This paper proposes microblogging cube, a new social network analysis (SNA) model for analyzing microblog users and locations according to semantic, geographic, and temporal axes. Compared to the standard online analytical processing (OLAP) technology enforcing rigid summarization in all dimensional hierarchies, this new model applies varying measures depending on the level of microblog user and domain aggregation. With the explosive increase in microblogging data nowadays, this model will help people interactively and semantically view and analyze distributed microblogging data at different granularities. Researchers in business intelligence, SNA, ontology, and data mining will want to study this work.
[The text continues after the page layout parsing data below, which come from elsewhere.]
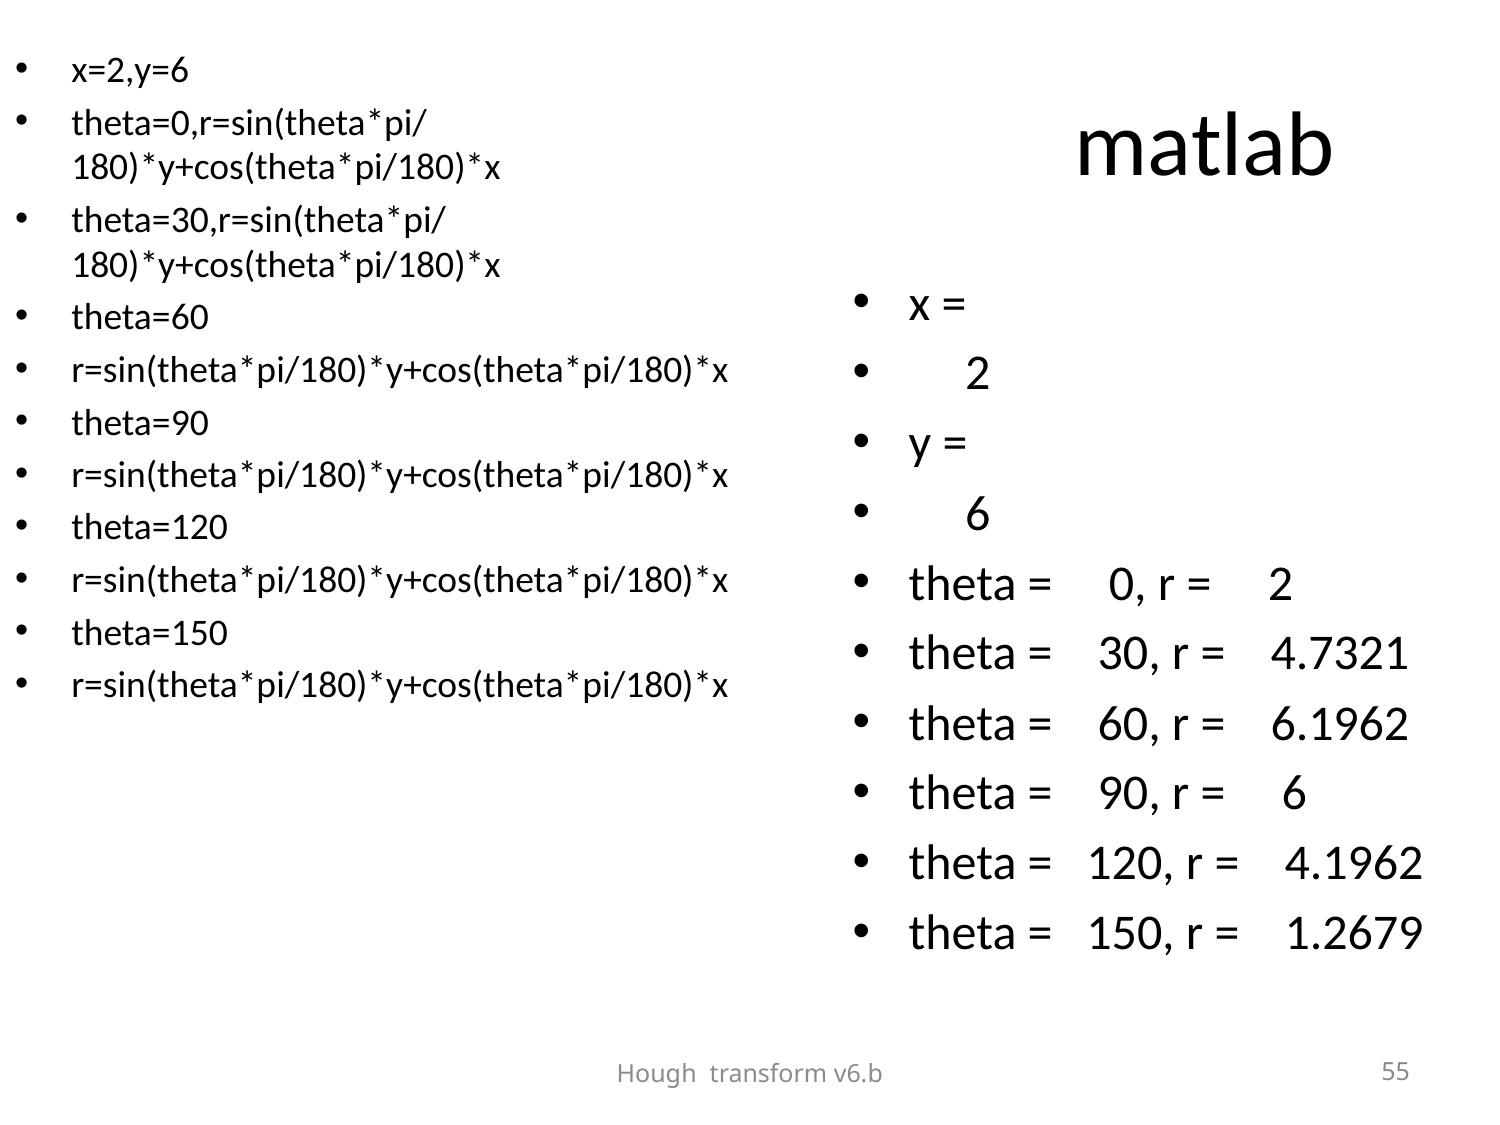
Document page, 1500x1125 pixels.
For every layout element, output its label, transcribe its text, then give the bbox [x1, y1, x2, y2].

slide_number 55 [1074, 1042, 1425, 1103]
footer Hough transform v6.b [512, 1042, 988, 1103]
list x=2,y=6 theta=0,r=sin(theta*pi/180)*y+cos(theta*pi/180)*x theta=30,r=sin(theta*pi/180)*y+cos(theta*pi/180)*x theta=60 r=sin(theta*pi/180)*y+cos(theta*pi/180)*x theta=90 r=sin(theta*pi/180)*y+cos(theta*pi/180)*x theta=120 r=sin(theta*pi/180)*y+cos(theta*pi/180)*x theta=150 r=sin(theta*pi/180)*y+cos(theta*pi/180)*x [0, 37, 775, 1005]
title matlab [775, 45, 1350, 233]
list x = 2 y = 6 theta = 0, r = 2 theta = 30, r = 4.7321 theta = 60, r = 6.1962 theta = 90, r = 6 theta = 120, r = 4.1962 theta = 150, r = 1.2679 [837, 262, 1500, 1005]
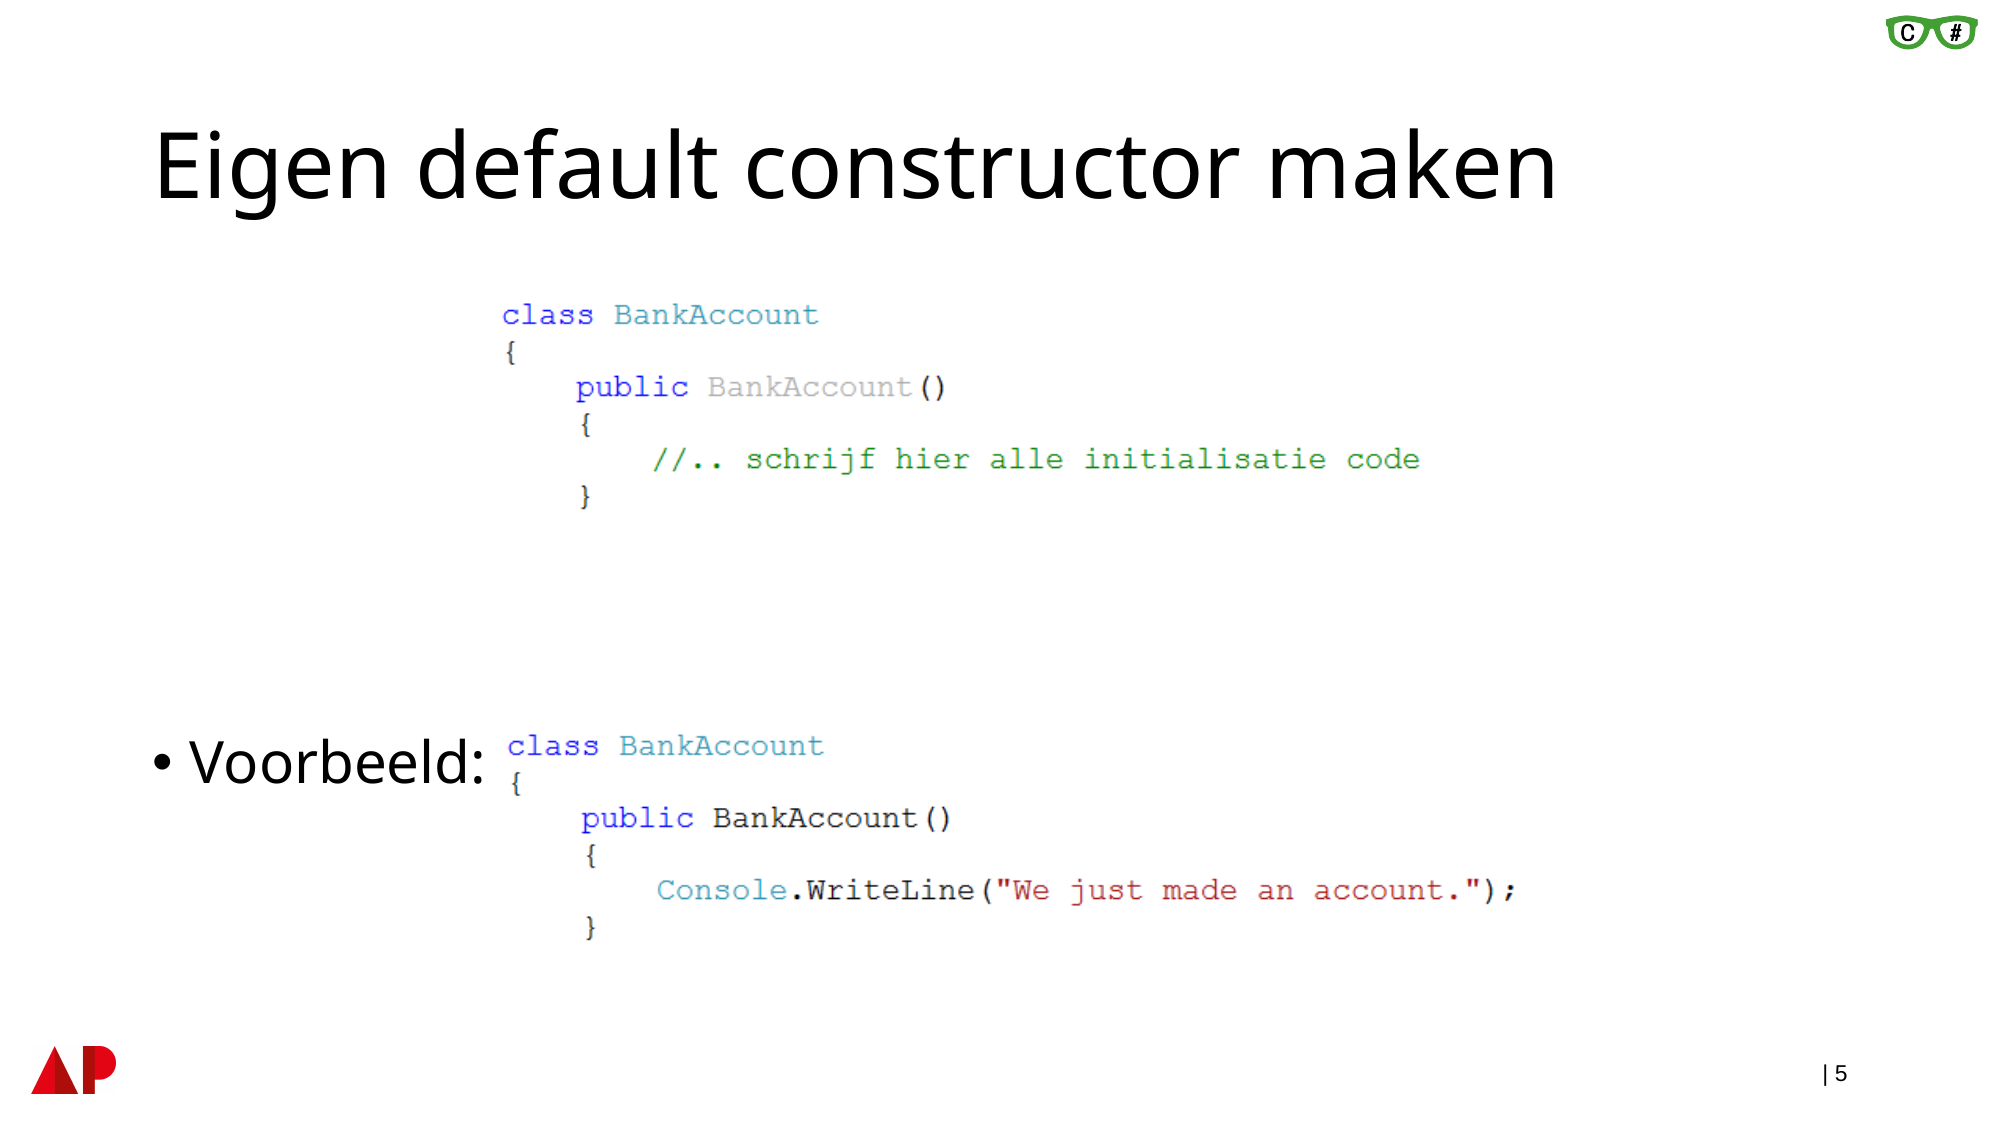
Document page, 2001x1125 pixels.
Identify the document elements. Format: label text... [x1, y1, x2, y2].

picture [1876, 0, 1985, 63]
picture [31, 1046, 116, 1094]
slide_number | 5 [1412, 1042, 1863, 1103]
picture [502, 727, 1556, 956]
list Voorbeeld: [137, 299, 1863, 1014]
picture [481, 285, 1429, 514]
title Eigen default constructor maken [137, 59, 1863, 278]
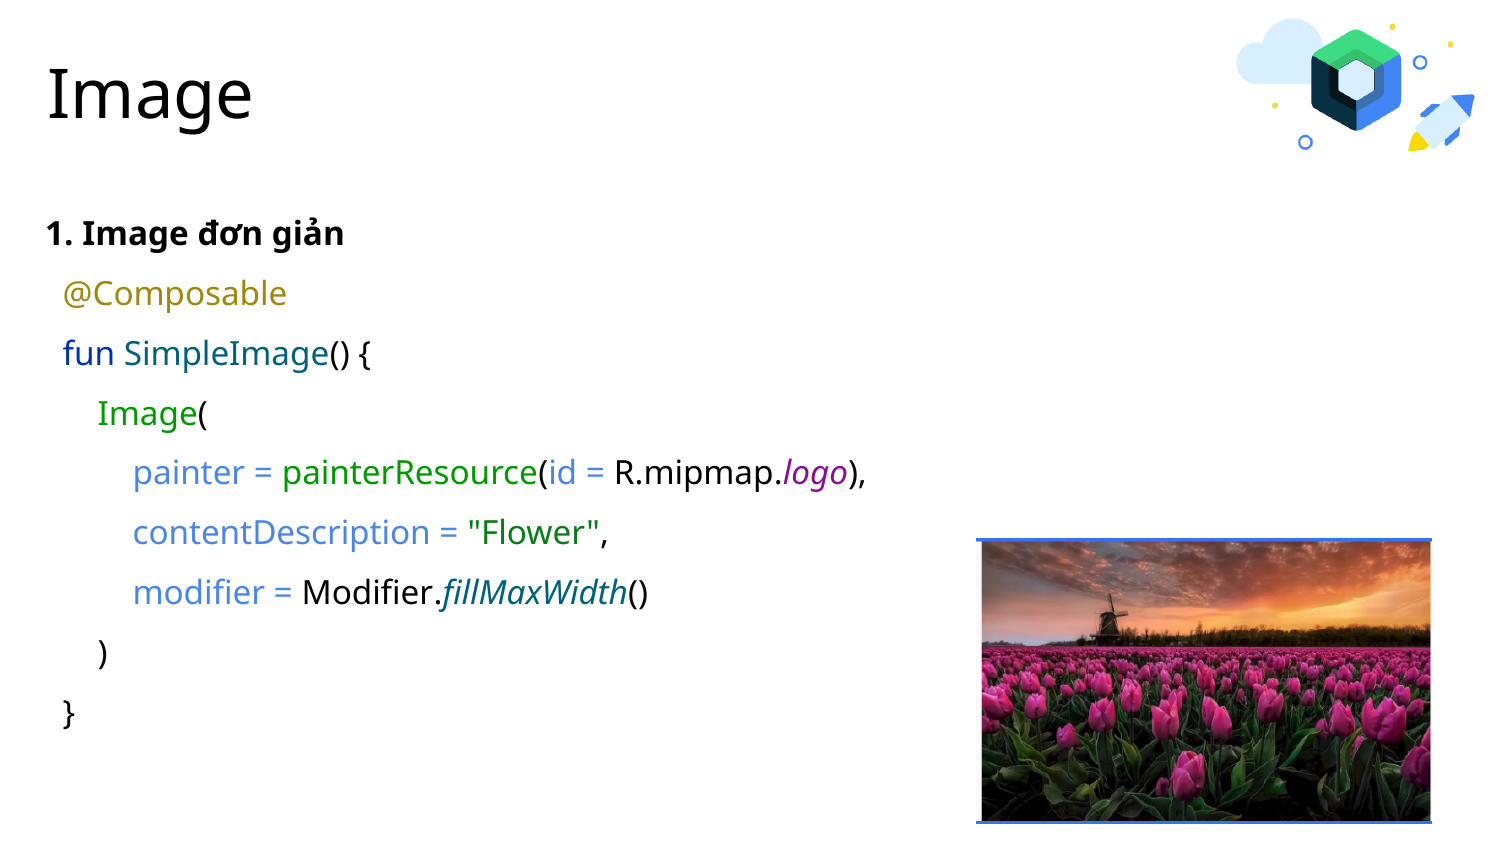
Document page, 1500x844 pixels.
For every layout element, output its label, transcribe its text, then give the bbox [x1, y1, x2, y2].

The proposed model is divided into three parts: the microblogging word cube, the microblogging domain-word cube, and the microblogging domain cube. The microblogging word cube conducts word-centered analysis. Its analysis schema includes six types: microblog word, location, user, time, community, and word. The term frequency-inverse document frequency (TF-IDF) is a numeric measure of how important a word is to a document in a collection, and the normalized Google distance (NGD) method is a semantic similarity measure for a given set of keywords. First, the TF-IDF is used to determine the top-K most representative words for a location or user. Then, the NGD is used to calculate the semantic word distance among the selected words. Based on the word distance, the user distance is determined by weighting each distance measure using user-specified factors. Finally, users are aggregated into different communities by using the user distance. In this part, since each word represents a very specific unit, analysts cannot automatically generate the overall knowledge of a user or location. Thus, the microblogging domain-word cube extends the Open Directory Project (ODP) taxonomy to include a new type (Domain_Word) that defines the domain distribution characterizing each user or location. As a result, SNA is based on both words and domains. The microblogging domain cube conducts domain-centered analysis to provide comprehensive and global visions about the microblog data. In this part, the domain type replaces the word type in the microblogging word cube, and the user communities are extracted based on the domain relations.
Experiments tested the proposed model on a dataset of approximately 14 million tweets and 1,000 relevant users. The reported results reflect the analysis of five experimental users and demonstrate that the proposed approach can do impressive SNA. However, the paper would have been more complete if the authors had provided the experimental results of the remaining 995 experimental users.